Christopher Spitzer, the Boulder man who pleaded guilty to possession of child pornography is asking a judge for 10 years in federal prison, the minimum sentence under his plea agreement.
Spitzer, 42, is due for sentencing on Thursday and is facing 10 to 20 years in prison.
In a motion submitted on Dec. 13, Spitzer's attorney John Pineau wrote the "gravity of the offense, its consequences, and the need to uphold and respect those principles is best served by a ten years prison (sic) for Mr. Spitzer's first felony conviction."
While the presentence report documents have not been made public, Pineau said in the document the probation department also recommended 10 years in prison. He noted the press Spitzer's arrest has garnered as well as the fact that Spitzer has never been accused of contacting any children.
"A 10-year prison sentence will provide a glaring, indelible source of deterrence and shame," Pineau wrote. "Prison will isolate Mr. Spitzer from the public. The facts, treatment and testing verify he has not committed any contact offenses. The prison system will adequately protect the public from any further crimes."
Pineau also requested in the motion that Spitzer be placed in the federal detention center in Englewood "both because of the treatment available and because his family will be able to visit him."
Spitzer is currently being held without bond at the Jefferson County Jail.

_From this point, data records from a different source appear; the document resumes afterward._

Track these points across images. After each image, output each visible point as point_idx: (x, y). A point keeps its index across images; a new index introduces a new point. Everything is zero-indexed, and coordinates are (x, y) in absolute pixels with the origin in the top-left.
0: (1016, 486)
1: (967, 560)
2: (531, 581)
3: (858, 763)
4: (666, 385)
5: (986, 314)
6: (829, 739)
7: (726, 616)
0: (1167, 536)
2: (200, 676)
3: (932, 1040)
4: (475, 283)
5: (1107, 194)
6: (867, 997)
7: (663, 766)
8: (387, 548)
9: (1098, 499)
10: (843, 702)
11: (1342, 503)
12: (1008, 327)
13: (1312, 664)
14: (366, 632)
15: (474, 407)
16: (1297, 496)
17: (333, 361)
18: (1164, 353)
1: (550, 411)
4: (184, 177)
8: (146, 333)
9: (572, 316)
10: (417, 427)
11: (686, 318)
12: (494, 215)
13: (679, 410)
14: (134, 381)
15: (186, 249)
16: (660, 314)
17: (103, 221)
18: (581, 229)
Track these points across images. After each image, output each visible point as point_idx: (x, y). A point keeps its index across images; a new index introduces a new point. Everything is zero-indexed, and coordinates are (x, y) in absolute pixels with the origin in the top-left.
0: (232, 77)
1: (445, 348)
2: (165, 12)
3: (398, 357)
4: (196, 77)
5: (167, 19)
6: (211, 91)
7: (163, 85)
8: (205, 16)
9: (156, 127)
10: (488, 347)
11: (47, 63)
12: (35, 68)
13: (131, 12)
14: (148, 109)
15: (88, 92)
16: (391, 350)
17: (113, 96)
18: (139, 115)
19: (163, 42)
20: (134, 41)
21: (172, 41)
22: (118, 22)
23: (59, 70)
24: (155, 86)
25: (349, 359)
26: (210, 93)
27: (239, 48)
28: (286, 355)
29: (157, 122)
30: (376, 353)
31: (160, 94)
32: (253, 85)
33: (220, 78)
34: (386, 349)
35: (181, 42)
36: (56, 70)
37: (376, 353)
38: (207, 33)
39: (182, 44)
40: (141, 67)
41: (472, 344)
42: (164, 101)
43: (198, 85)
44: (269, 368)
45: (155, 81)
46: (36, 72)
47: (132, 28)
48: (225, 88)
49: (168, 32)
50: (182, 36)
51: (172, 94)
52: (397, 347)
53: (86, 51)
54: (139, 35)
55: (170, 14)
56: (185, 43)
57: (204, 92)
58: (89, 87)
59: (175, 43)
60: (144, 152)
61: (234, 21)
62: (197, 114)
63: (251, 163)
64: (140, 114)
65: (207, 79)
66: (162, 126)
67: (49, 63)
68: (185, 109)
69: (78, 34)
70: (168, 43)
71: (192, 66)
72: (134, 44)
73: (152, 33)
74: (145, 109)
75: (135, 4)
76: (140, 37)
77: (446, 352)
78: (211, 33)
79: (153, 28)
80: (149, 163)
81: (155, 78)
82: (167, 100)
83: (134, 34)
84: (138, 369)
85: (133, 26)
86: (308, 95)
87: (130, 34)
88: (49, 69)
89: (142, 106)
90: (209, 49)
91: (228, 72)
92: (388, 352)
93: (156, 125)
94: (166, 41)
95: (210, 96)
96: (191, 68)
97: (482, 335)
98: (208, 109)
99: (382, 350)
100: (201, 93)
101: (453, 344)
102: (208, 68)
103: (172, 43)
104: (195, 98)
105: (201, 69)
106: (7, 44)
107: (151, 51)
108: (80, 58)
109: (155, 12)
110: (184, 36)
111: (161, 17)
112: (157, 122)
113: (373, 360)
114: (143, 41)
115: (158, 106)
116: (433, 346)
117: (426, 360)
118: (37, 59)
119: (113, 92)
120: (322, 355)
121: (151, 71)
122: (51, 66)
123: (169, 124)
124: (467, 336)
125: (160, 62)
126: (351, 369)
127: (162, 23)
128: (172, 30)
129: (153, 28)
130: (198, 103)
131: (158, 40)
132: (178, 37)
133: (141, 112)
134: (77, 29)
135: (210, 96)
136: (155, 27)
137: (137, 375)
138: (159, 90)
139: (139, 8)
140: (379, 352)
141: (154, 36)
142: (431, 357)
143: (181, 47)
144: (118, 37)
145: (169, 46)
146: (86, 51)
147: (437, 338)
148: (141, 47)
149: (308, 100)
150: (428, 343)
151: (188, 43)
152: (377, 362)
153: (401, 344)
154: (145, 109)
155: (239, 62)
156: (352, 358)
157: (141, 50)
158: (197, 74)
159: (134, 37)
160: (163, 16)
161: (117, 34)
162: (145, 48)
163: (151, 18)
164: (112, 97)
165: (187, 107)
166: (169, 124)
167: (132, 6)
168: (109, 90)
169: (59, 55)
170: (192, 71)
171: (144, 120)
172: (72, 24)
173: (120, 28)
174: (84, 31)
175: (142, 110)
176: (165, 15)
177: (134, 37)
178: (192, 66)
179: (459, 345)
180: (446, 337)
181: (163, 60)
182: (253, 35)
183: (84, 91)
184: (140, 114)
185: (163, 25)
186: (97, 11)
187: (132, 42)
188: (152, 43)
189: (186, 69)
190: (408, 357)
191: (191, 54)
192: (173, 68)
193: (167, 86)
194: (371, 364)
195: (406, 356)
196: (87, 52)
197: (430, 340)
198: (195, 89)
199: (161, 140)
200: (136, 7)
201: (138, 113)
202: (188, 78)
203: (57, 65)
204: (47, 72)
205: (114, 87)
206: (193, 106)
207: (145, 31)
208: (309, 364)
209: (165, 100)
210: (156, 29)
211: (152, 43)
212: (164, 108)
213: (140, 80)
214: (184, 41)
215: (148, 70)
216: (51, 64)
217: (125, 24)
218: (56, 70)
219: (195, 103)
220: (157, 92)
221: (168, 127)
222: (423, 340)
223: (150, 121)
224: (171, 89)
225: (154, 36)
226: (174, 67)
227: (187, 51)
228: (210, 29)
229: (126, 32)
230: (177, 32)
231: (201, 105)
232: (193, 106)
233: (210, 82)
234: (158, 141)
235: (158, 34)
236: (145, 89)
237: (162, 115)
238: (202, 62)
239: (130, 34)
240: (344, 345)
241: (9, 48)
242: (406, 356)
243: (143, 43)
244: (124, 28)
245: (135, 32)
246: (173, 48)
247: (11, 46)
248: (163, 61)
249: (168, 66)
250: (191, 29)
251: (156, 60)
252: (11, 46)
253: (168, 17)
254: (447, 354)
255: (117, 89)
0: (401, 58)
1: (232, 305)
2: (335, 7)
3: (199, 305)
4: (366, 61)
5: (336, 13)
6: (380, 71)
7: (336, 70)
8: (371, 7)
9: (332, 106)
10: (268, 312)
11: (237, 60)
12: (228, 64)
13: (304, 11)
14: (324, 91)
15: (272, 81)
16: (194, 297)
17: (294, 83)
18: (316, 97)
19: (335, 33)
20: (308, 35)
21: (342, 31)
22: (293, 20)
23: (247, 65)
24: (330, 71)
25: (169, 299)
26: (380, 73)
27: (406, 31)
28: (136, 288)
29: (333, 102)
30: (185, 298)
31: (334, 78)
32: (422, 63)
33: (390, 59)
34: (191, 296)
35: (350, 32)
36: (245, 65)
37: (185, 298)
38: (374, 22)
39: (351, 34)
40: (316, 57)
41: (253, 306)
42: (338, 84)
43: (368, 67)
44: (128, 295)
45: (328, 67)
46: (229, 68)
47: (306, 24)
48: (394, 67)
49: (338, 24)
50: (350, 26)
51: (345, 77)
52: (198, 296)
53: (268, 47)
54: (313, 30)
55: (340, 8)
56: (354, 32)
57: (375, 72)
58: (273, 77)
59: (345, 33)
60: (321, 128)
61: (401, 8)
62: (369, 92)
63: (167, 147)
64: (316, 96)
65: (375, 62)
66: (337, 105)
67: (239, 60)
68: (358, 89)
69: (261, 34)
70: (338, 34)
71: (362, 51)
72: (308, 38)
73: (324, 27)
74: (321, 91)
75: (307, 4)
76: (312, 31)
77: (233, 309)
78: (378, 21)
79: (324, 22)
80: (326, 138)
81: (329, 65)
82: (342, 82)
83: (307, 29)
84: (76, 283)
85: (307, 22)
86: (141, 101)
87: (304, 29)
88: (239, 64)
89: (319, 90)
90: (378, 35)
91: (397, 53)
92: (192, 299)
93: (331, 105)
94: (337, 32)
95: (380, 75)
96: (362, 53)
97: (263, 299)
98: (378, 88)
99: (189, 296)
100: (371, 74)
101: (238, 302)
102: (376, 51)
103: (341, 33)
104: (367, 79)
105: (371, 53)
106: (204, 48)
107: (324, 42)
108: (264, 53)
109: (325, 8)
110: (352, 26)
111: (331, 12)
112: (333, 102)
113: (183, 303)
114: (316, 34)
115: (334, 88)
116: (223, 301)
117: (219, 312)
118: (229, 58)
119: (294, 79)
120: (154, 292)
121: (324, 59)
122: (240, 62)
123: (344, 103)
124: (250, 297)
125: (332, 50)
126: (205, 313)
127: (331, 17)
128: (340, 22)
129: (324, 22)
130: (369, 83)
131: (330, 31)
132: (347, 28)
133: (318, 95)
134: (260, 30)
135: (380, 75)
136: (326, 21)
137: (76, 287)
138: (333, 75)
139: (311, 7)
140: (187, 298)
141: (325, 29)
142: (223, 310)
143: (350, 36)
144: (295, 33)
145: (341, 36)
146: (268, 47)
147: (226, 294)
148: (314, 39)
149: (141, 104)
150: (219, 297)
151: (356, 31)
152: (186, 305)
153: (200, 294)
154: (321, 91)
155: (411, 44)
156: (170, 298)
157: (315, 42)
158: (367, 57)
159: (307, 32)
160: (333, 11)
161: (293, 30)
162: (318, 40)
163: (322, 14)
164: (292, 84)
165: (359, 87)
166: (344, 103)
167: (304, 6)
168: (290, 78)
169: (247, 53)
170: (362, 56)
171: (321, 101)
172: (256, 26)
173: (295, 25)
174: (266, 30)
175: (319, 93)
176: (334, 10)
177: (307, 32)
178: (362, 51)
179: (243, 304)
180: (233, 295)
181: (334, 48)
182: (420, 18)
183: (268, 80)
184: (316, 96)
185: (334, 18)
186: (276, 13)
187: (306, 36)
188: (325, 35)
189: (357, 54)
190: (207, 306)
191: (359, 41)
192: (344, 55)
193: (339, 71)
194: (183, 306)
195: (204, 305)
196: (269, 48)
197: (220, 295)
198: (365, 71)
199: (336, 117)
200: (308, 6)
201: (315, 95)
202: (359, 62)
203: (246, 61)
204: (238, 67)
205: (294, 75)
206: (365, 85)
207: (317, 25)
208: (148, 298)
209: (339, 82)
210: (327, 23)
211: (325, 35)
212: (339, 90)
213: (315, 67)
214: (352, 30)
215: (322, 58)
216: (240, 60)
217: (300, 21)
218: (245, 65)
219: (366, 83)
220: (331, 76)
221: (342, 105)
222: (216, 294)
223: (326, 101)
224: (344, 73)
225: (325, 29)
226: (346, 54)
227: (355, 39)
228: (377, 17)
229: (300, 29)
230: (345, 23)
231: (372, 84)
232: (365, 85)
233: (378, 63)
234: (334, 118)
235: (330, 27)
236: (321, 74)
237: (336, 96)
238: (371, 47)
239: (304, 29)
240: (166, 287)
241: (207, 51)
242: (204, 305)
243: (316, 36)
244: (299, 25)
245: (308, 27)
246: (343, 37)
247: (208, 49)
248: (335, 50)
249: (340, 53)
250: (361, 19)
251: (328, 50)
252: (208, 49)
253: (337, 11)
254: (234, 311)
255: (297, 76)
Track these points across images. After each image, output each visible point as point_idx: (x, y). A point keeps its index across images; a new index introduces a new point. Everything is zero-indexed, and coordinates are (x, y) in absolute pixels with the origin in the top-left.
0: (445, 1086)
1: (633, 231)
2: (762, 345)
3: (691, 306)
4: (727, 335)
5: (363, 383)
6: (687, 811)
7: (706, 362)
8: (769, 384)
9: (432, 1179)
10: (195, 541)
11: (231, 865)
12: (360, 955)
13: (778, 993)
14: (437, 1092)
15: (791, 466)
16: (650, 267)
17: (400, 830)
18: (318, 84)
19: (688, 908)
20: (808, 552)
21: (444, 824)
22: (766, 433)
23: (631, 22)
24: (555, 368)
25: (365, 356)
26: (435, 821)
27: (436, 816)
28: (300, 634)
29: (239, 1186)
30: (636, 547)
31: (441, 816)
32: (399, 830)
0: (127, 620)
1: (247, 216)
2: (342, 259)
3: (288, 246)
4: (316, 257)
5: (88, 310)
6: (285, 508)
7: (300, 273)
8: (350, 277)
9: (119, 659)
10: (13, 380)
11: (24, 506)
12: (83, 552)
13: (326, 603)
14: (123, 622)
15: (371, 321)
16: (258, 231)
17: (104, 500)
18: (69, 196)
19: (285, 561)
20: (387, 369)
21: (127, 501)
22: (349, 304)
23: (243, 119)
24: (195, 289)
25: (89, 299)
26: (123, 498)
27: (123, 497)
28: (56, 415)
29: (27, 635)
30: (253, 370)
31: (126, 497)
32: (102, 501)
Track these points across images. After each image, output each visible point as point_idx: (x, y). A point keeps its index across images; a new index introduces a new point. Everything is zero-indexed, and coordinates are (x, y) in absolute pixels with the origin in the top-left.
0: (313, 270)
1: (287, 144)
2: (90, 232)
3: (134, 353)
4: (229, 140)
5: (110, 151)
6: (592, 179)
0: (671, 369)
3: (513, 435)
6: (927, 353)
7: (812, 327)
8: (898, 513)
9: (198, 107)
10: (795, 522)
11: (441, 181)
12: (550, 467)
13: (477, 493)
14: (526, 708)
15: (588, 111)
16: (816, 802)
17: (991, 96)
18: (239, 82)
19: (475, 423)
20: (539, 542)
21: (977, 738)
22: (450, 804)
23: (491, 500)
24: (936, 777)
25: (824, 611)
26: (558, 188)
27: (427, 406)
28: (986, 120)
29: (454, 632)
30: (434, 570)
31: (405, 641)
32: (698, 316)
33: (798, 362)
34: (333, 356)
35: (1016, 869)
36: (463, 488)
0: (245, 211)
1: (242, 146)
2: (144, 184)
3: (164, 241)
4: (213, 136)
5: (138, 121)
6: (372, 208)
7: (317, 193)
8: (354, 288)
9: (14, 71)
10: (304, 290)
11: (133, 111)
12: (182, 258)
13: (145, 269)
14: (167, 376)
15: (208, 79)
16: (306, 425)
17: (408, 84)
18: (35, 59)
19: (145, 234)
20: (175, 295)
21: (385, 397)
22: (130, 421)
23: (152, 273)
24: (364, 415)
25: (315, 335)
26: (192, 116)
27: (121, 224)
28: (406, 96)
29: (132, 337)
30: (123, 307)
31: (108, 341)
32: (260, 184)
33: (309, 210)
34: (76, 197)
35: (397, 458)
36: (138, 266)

Spitzer originally was charged by the Boulder County District Attorney's Office in this case, but those charges were dismissed to make way for a federal indictment.
According to an arrest affidavit, police were alerted when a child pornography investigation out of Jefferson County traced pornography downloads in January to an IP address listed to Spitzer's father, John, a PLAN-Boulder County member and founder of the Whittier Neighborhood Association.
On Feb. 7, police officers served a search warrant at John Spitzer's Boulder home where Christopher Spitzer was living at the time. Police seized a laptop and found hundreds of images and videos of child pornography, some of which pictured children as young as 4 years old.
Christopher Spitzer admitted to possessing the child pornography in an interview with a detective, according to the affidavit.
He also was arrested in a child pornography case in Gunnison in 2005. He pleaded guilty in that case to a misdemeanor charge of possession of child pornography and was sentenced to 60 days in jail and five years of probation.
In late 2016, Spitzer was able to de-register from the sex-offender registry because he had been off of probation for five years and had not been arrested on any new charges in that time.
Pineau, who represented Spitzer in the previous case as well, wrote in the recent sentencing memo that Spitzer "has never abused a child, he engages in treatment and he has a perennial drive to succeed and do better."
The observations of a therapist also are included in the report, indicating Spitzer "describes his use of child pornography as an attempt to deal with isolation and identification."
The therapist noted Spitzer is dealing with cognitive and psychological conditions possibly caused by a "perfect storm of childhood trauma and brain injury."